Policy Day Guide: Key Questions For The MPC To Debate
The monetary policy committee will deliver its fifth review of the financial year on Wednesday. A poll by Bloomberg News suggests that most economists expect a status quo policy. Forty-one of 46 economists polled expect the repo rate to remain unchanged at 6 percent, while a small minority expects another 25 basis point cut to 5.75 percent.
Most economists also expect the Reserve Bank of India to maintain its neutral stance, giving the central bank flexibility to move in either direction, should economic data throw up any surprises in the coming months.
Growth Rebounding, But Slowly
A key input into the decision will be the pace at which the economy is recovering from the twin shocks of demonetisation and the Goods and Services Tax. At the time of the last policy review, the RBI had cut its gross value added growth forecast for the fiscal year sharply to 6.7 percent compared to 7.3 percent earlier. It had expressed hope that growth will pick up in the second half of the year aided by consumer spending and a quicker rebound in services.
Growth indicators that have come in since its October review, however, will not allow for a decisive view on how quickly growth is recovering.
Second quarter growth data shows that the economy grew at 6.1 percent in GVA terms. However, that data when deconstructured threw up some surprises. Firstly, core GVA growth, which excludes agriculture and government spending, rebounded more strongly than headline growth. This suggests that while private enterprise may be rebounding as expected, strains on government finances and the agriculture sector are weighing down growth. Lower interest rates will do little to help those two segments.

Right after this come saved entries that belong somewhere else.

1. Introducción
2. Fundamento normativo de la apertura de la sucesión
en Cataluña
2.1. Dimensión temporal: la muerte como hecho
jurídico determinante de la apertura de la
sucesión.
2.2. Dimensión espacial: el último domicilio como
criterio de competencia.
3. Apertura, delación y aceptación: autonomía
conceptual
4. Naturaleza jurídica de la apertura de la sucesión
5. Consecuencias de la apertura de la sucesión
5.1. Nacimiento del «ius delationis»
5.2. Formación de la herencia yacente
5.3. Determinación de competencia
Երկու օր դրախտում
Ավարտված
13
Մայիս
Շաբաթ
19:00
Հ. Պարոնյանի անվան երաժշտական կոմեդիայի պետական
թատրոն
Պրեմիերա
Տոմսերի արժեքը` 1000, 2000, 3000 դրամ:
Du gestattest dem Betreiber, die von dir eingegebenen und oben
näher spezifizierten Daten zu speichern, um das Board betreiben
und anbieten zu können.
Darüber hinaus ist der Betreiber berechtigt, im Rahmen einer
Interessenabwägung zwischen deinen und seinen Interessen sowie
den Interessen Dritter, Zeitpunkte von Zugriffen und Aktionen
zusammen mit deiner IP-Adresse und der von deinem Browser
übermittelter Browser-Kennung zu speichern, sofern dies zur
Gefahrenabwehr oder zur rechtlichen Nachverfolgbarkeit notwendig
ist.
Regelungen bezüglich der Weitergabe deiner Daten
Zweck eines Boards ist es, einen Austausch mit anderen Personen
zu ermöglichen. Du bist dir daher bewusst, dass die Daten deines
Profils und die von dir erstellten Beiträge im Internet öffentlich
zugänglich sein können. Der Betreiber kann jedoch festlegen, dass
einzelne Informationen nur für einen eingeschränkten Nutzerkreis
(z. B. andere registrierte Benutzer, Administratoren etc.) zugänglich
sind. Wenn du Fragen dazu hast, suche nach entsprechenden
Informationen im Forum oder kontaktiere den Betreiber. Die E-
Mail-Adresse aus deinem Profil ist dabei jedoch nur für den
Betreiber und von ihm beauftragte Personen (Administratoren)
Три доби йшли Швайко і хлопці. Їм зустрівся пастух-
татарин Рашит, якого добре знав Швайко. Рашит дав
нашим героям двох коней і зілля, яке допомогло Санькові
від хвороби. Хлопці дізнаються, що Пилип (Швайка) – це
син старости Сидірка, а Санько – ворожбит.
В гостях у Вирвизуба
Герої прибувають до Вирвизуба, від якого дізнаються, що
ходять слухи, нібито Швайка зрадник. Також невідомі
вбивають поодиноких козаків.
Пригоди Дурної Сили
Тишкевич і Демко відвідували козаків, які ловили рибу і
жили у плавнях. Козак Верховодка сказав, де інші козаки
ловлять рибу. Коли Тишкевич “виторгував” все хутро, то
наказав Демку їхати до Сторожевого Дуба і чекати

But the debate doesn’t end there for there were other surprises too. Growth in personal consumption expenditure was at its weakest in eight quarters. Growth in gross fixed capital formation, however, was at its best in four quarters. Manufacturing grew at a strong 7 percent but this contradicted the weakness in the industrial output data. Purchasing managers’ data also threw up some surprises with manufacturing growing strongly in November, while services contracted.
The short point being that the growth outlook remains uncertain. Should the MPC judge that these uncertainties have risen and the negative output gap may widen, it could surprise the market with a rate cut.
Inflation Subdued, But Rising
The inflation picture is almost as unclear.
Headline retail inflation is rising gradually but remains, at least for now, below the RBI’s projected range of 4.2-4.6 percent for the second half of the year. In October, consumer price inflation was at 3.6 percent. Just like the growth picture, there is a distinction between headline inflation and core inflation. In this case, while headline inflation remains subdued, core inflation is holding at close to 4.5 percent.
There are also risks on the horizon. The most notable one being higher commodity prices. Brent crude prices are holding at above $60 per barrel and, in conversations, commodity analysts don’t rule out a rise towards $70 per barrel if supply disruptions emerge. Other input prices have also been on the rise.
In addition, there is the risk of fiscal slippage to contend with. In a heavily debated forecast, the RBI at the time of the last policy had said that a 50 basis point expansion in fiscal deficit in FY18 could push inflation higher by 25 basis points above the baseline scenario.
Could all these risks push inflation further away from the mid-point of the inflation target of 4 percent (+/- 2 percent) if not this year, then the next? That’s a question that the MPC will spend considerable time debating before it makes its decision.
Liquidity Tightening, But Management Is Key
While any change in the MPC’s stance on growth and inflation will be closely watched, the bond market may move more immediately on the RBI’s stance on liquidity.
Over the past few months, banking sector liquidity has tightened considerably. There is still surplus cash but the excess liquidity that flooded the system post demonetisation has all but dried-up. Tightening liquidity has come with concerns over a heavy supply of government bonds.
Until recently, the RBI was continuing with open market bond sales to suck out surplus liquidity. It cancelled one such sale on Nov. 17 to calm the bond market when yields rose back to 7 percent despite an upgrade in India’s sovereign rating, which should have pushed rates lower in the market. While the cancellation of the bond sale calmed nerves for a few days, the benchmark 10-year yield is now back above 7 percent. The fear is that the supply of state and central government bonds will remain heavy in the January-March quarter. The bond market is also expecting the government to increase its borrowings for the year due to a shortfall in revenue collections following the implementation of GST.
The result has been that the 10-year bond yield has risen by 40 basis points since the start of October. Besides, the spread between the repo rate and the 10-year bond yield is now more than 100 basis points. Bond traders say the RBI is not thrilled with this rise in yields and has been speaking to traders to understand the reason for the market’s bearishness.
Against this backdrop, the RBI may try to calm markets by giving an indication that it does not plan to resume open market bond sales and intends to ensure comfortable liquidity conditions. Should it do this, rates (in the market) may fall even if policy rates don’t.